Tag Archives: Henk Pretorius

Don’tcha Think?

The Unfamiliar

by Hope Madden

The first thing you’ll likely notice in writer/director Henk Pretorius’s supernatural thriller The Unfamiliar is that the distant hero— the one who comes home from war only to shut down emotional or psychological answers to problems, instead relying on power tools and car repair to soothe a wounded mind—is a woman.

Izzy (Jemima West) returns from a tour in Afghanistan and immediately feels out of sorts at home. It’s as if she doesn’t even know her husband or oldest daughter, her son’s turned into some kind of lurking weirdo, and she’s weighed down by guilt for leaving home while her youngest was just an infant.

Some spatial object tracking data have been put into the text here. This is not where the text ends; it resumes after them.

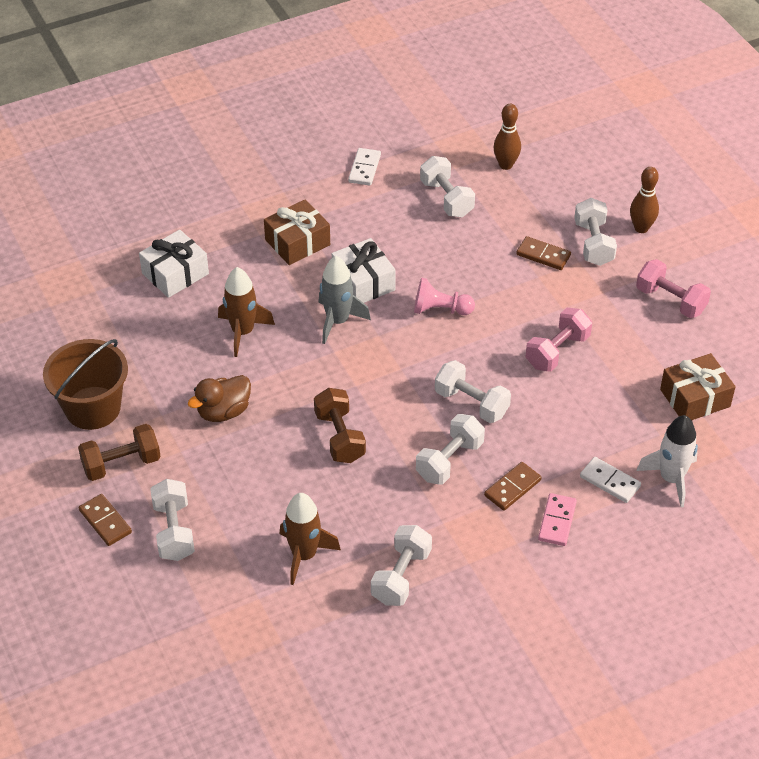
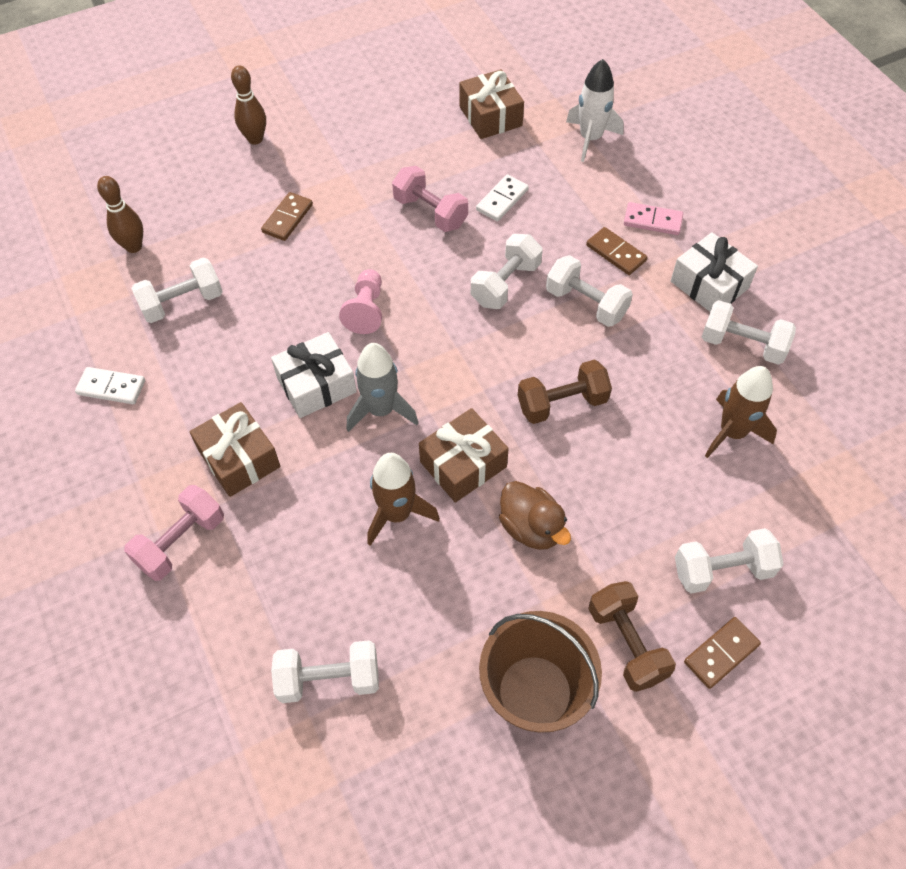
camera: 90 degrees left, 10 degrees up
white gift [139,230,209,298] -> white gift moved to [671,232,758,312]
white dumbbell [574,198,617,266] -> white dumbbell moved to [271,640,379,703]
white domino [580,457,641,503] -> white domino moved to [476,174,529,221]
pink dumbbell [636,259,711,318] -> pink dumbbell moved to [124,485,224,581]
none -> brown gift [419,408,509,503]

So, when the hallucinations start, PTSD seems a likely culprit.

The truth is, the gender swap draws attention to some of the laziest horror clichés that we’ve come to simply accept without dissection.

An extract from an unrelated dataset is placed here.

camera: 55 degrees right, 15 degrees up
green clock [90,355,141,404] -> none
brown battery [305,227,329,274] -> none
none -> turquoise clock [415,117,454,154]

It is absolutely fascinating to watch a man carry a baby around, no real purpose but to stare with furrow-browed concern as his wife struggles to come to terms with the situation. By enlisting a female character to behave so erratically in service of a weak story, Pretorious seems to be intentionally pointing out the idiotic leaps in logic audiences are willing to make.

You cannot miss every hackneyed beat, it’s brilliant. If only that were really the purpose.

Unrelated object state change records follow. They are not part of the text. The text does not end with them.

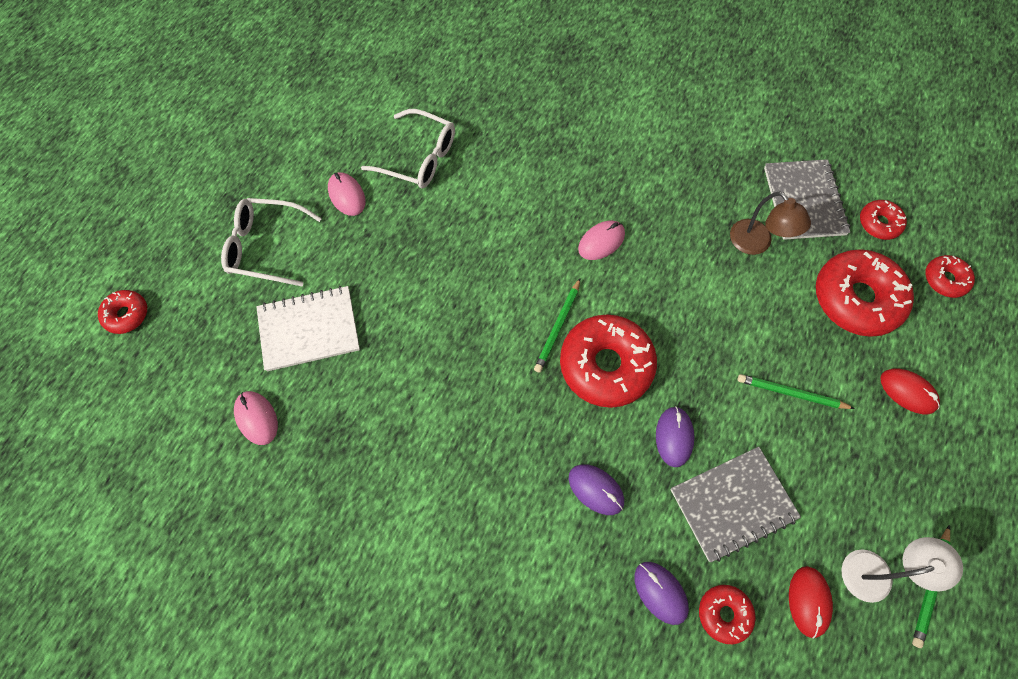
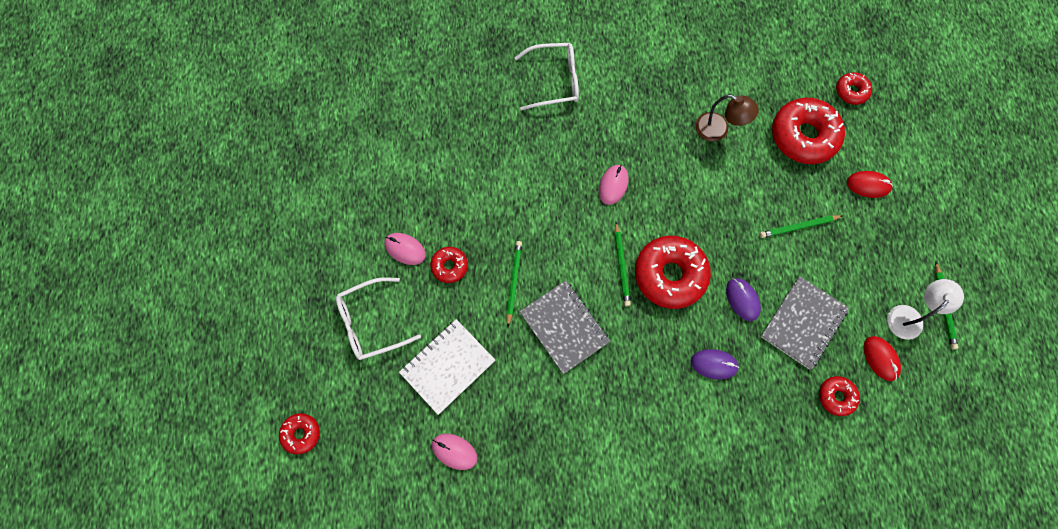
camera: 30 degrees left, 5 degrees up
white glasses [361,109,455,188] -> white glasses moved to [514,43,579,111]
purple mouse [634,562,689,625] -> none
grey notebook [764,159,850,240] -> grey notebook moved to [519,281,610,374]
red donut [860,200,907,240] -> red donut moved to [430,247,468,283]
none -> green pencil [506,241,522,326]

If it’s ironic that Pretorious’s fresh approach to casting only draws attention to his clichés, wait until you see what he does with cultural appropriation.

Why is Izzy’s family having supernatural problems? It seems her husband may have disturbed something sinister by researching native Hawaiian culture. You see, his family must pay for the fact that he steals their stories to make a buck. (Note: This is where Pretorius makes up a bunch of disconnected “native” stories, abandoning the logic of PTSD in favor of a woefully underdeveloped and racially insensitive subplot, all with the hope of making a buck. It’s like rain on your wedding day, people.)

If there is one movie trope that we simply must retire—and there is clearly more than one—but if we can retire only one, please can it be that of the magical brown person who sacrifices themselves for the benefit of the whiteys?

Please, Jesus, please? Can we just let whitey figure it out for herself or die trying?

Not today, it seems. But if no one spends money on films like The Unfamiliar, maybe, slowly, the cliché will die on its own.